04/09/2018 at 8:10 am #37381JayKeymaster
- Location: Virginia
But I do want to stress that you still have to pay your taxes by April 15, you are simply getting an extension to finish your paperwork.
“The standard six-month tax extension allows you to file your tax return after the usual deadline. However, it doesn’t buy you more time to pay any taxes you may owe. That means that if you don’t pay your tax balance by the filing deadline (April 17 in 2018), you’ll get hit with penalty and interest.”

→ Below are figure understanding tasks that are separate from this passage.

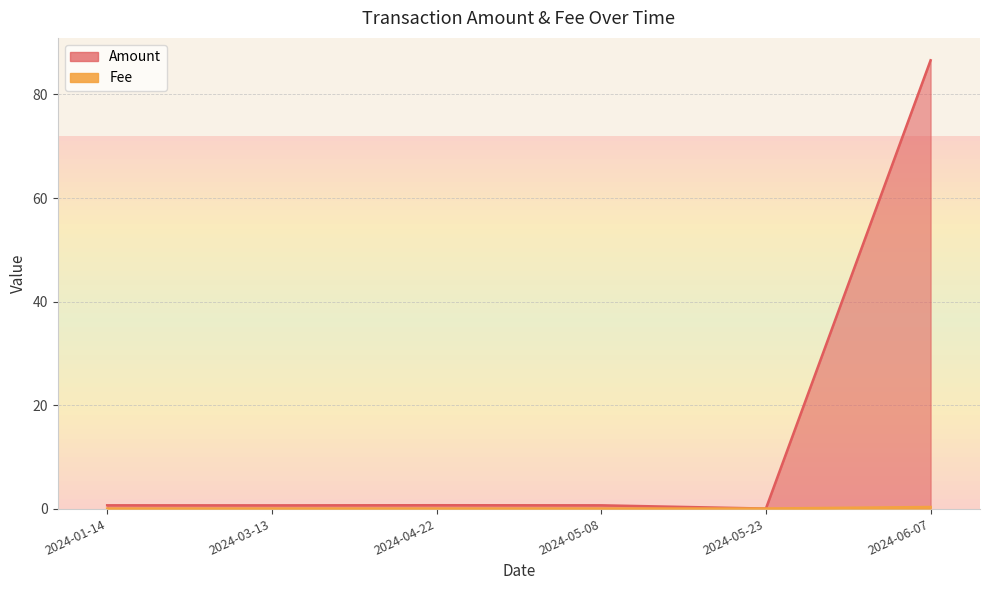

Which series changed the most between 2024-03-13 and 2024-05-08?

Amount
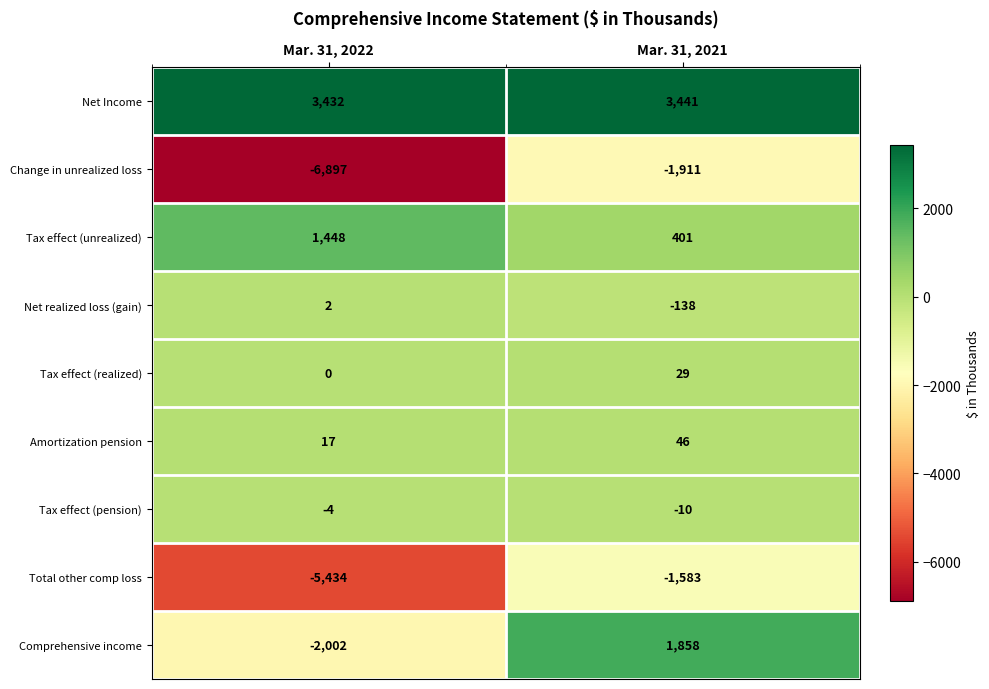

At which label does Change in unrealized loss reach its peak?

Mar. 31, 2021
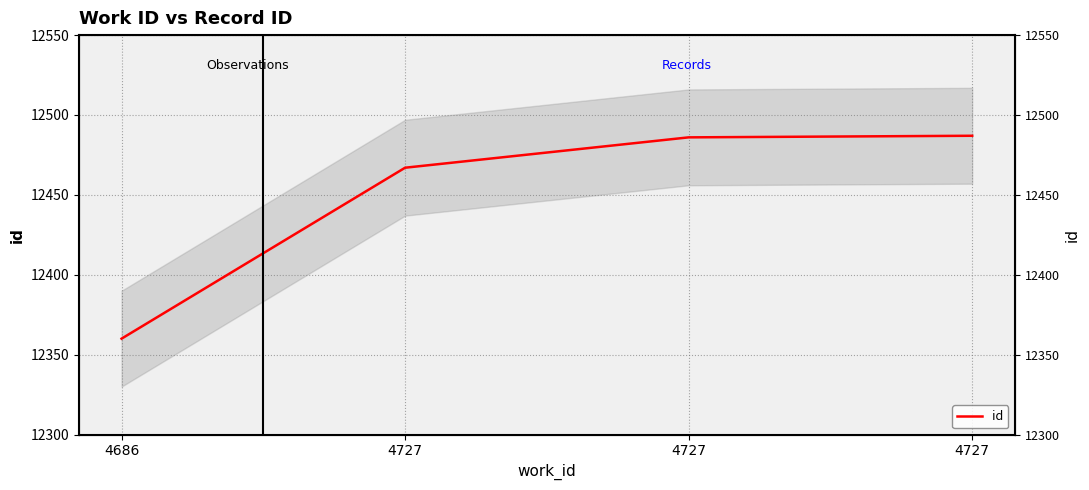

At which label does the data first exceed 12486?

4727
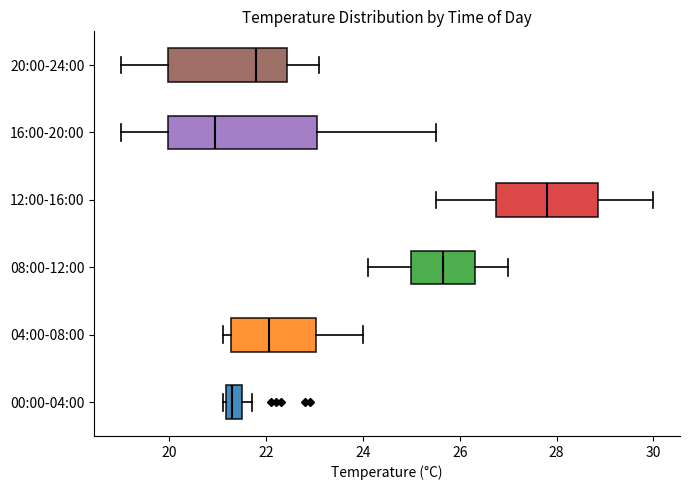

Reading bottom to top, read every box against the x-axis: the position of its median line, the range the box covers, and the ends of its whiskers. The values are not printed on the chart, so give them approximately, as read against the axis.

00:00-04:00: median 21.4, box 21.2 to 21.6, whiskers 21.2 (just left of the box's left edge) to 21.8
04:00-08:00: median 22.0, box 21.2 to 23.0, whiskers 21.2 (just left of the box's left edge) to 24.0
08:00-12:00: median 25.6, box 25.0 to 26.4, whiskers 24.2 to 27.0
12:00-16:00: median 27.8, box 26.8 to 28.8, whiskers 25.6 to 30.0
16:00-20:00: median 21.0, box 20.0 to 23.0, whiskers 19.0 to 25.6
20:00-24:00: median 21.8, box 20.0 to 22.4, whiskers 19.0 to 23.2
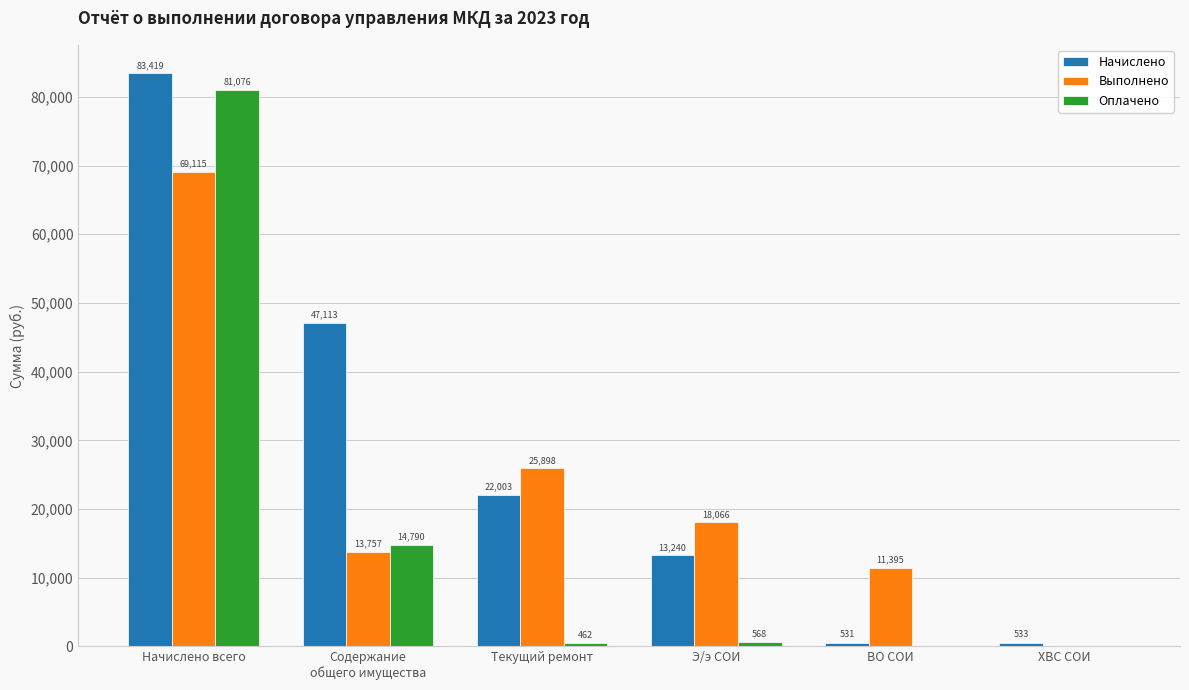

Are the bars grouped side by side (vs. stacked)?

Yes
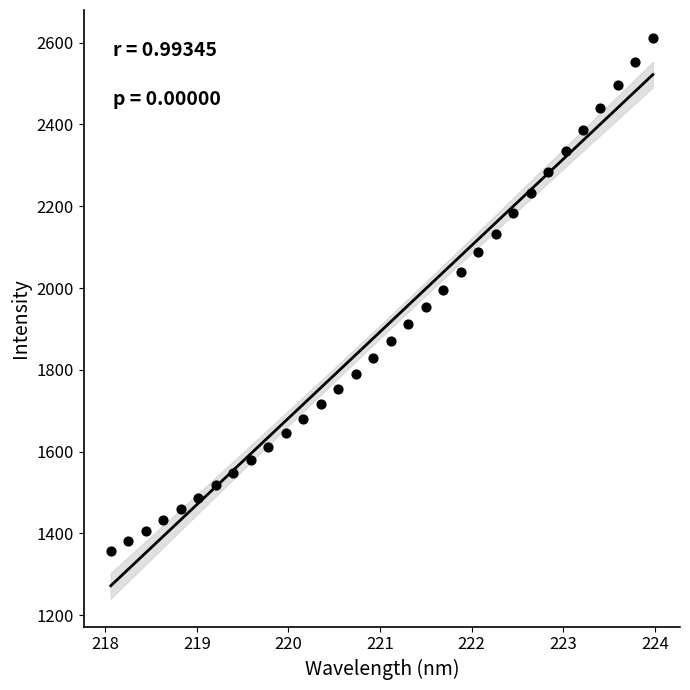

What is the range of Y values (max minus min)?

1254.2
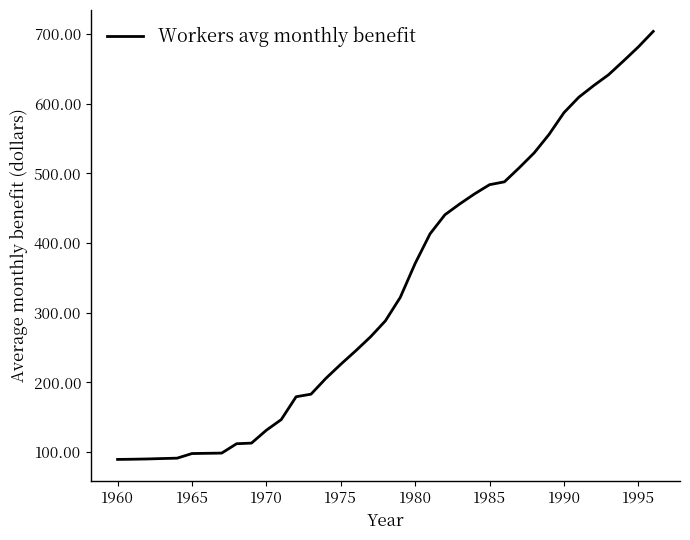

What is the difference between the maximum and minimum values?

614.6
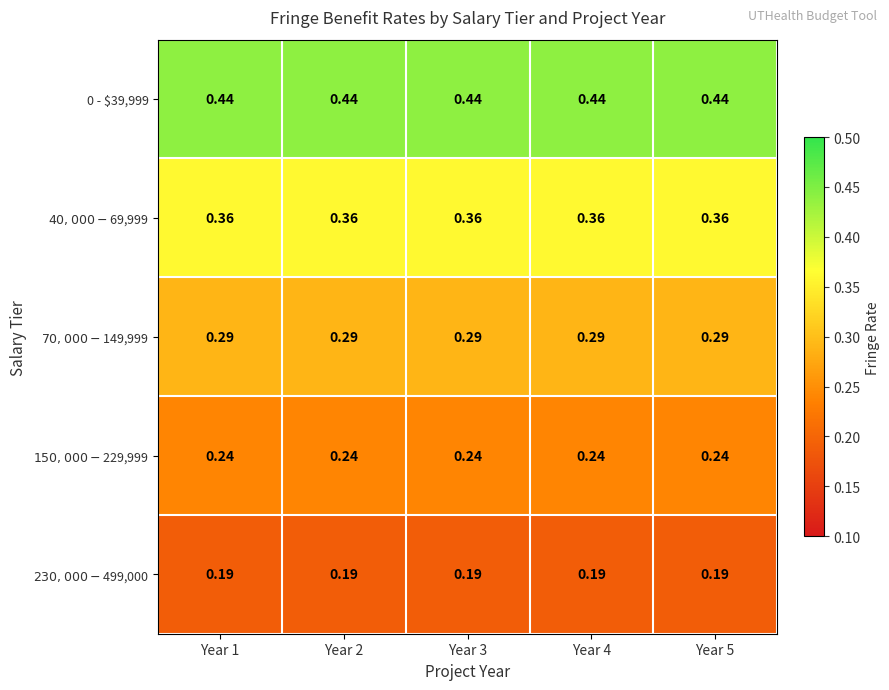

At how many categories does at least one series exceed 0?

5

04/09/2018 at 1:51 am #37377annabel52Participant
Finally, a good reason for being a procrastinator. I just can never get the April deadline. I haven’t been audited, yet, but it totally makes sense to wait. Thanks!
04/09/2018 at 8:36 am #37384apertureParticipant
- Location: ARVADA
You may consider subscription to GoDaddy Bookkeeping. The software will import your transaction history from eBay and Paypal (though I am not sure it will import from 2017? – anyone know). It will separate out expenses and make an estimate of taxes. You can then start accounting properly for 2018 (including use of the mobile app to capture mileage and on the fly expenses).
I do not have a relationship with this company. Best wishes, Daniel.
04/09/2018 at 7:49 pm #37459cheryl5678Participant
- Location: North Texas
Jay is right…you do have to pay your taxes by April 15th even if you don’t file your actual return until later. If you don’t know the amount to pay by April 15th and your income is roughly the same as the year before, you can always just pay the same amount of taxes that you paid the year before. I believe the IRS will accept that as a legitimate estimation of taxes owed.